§ PROBLEM A:
In the post about books in the queue, which novel does the writer start The Company series with?

May 30, 2007

Books in the queue

I've been spending a great deal of time on airplanes and trains, and as a result I've been burning my way through a stack of paperbacks. Here are some of the recent highlights. I finally scratched an itch that has been waiting to be addressed and read my way through Kage Baker's The Company series, starting with In The Garden of Iden. If you're not familiar with it, I'll just tell you it's a lovely mix of historical fiction and sci-fi. Imagine, if you will, that at some point in the future, a corporation invents immortality, but can't market it because it involves extensive cyborging and has to be performed at a very young age - so extensive that rich parents, as the only ones who can afford it, wouldn't want their children so modified. Then imagine that this same company manages to invent time travel into the past - where you can't change recorded history, but which leaves all manner of loopholes for tweaking things which weren't written down. And then imagine that the next day, all kinds of famously lost and priceless artifacts start mysteriously turning up in trusts, behind wallpaper, under floorboards - all in places owned by the company. Who's doing it? Why, the rescued children from ancient times, whom the Company have been saving from death throughout history and turning into immortals, of course - why muck around in the roughing-it past when you can just make servants to do it for you...?

§ RAW RECORDS:
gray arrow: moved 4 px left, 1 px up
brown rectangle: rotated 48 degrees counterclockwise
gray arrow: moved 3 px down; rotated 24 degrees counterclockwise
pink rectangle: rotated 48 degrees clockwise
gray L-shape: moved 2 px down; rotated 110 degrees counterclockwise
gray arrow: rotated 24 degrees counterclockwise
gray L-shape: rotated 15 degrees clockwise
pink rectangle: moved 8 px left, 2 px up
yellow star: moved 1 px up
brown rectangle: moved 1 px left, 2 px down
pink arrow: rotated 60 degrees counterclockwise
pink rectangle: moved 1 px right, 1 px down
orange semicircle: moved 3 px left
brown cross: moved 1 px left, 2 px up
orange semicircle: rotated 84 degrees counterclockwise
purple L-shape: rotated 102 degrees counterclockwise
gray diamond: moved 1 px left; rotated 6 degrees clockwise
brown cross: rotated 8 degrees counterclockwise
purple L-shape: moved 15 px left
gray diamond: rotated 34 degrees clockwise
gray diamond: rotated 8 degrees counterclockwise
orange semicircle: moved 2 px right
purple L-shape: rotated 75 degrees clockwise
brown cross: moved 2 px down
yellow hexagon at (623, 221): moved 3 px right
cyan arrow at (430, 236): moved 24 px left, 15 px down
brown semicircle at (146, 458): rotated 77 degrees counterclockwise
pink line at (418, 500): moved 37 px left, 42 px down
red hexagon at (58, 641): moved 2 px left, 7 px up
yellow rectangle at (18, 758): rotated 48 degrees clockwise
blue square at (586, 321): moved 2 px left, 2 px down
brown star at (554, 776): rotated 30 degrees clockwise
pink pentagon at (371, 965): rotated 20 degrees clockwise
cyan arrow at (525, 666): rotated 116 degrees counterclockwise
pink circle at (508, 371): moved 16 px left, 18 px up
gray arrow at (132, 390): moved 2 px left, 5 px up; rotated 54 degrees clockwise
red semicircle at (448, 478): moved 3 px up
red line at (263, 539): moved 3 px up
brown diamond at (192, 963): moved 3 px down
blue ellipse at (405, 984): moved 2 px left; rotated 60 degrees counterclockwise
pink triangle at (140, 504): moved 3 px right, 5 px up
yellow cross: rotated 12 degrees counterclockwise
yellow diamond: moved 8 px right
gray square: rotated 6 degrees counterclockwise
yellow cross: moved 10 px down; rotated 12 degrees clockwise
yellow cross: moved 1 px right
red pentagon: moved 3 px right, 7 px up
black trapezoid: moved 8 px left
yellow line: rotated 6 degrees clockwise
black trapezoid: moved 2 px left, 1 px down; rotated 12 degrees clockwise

§ PROBLEM B:
Rewrite the records from the first line through the line with "gray arrow: rotated", swapping "brown" for "black" and leaving everything else as is.

§ CORRECT OUTPUT A:
In The Garden of Iden

§ CORRECT OUTPUT B:
gray arrow: moved 4 px left, 1 px up
black rectangle: rotated 48 degrees counterclockwise
gray arrow: moved 3 px down; rotated 24 degrees counterclockwise
pink rectangle: rotated 48 degrees clockwise
gray L-shape: moved 2 px down; rotated 110 degrees counterclockwise
gray arrow: rotated 24 degrees counterclockwise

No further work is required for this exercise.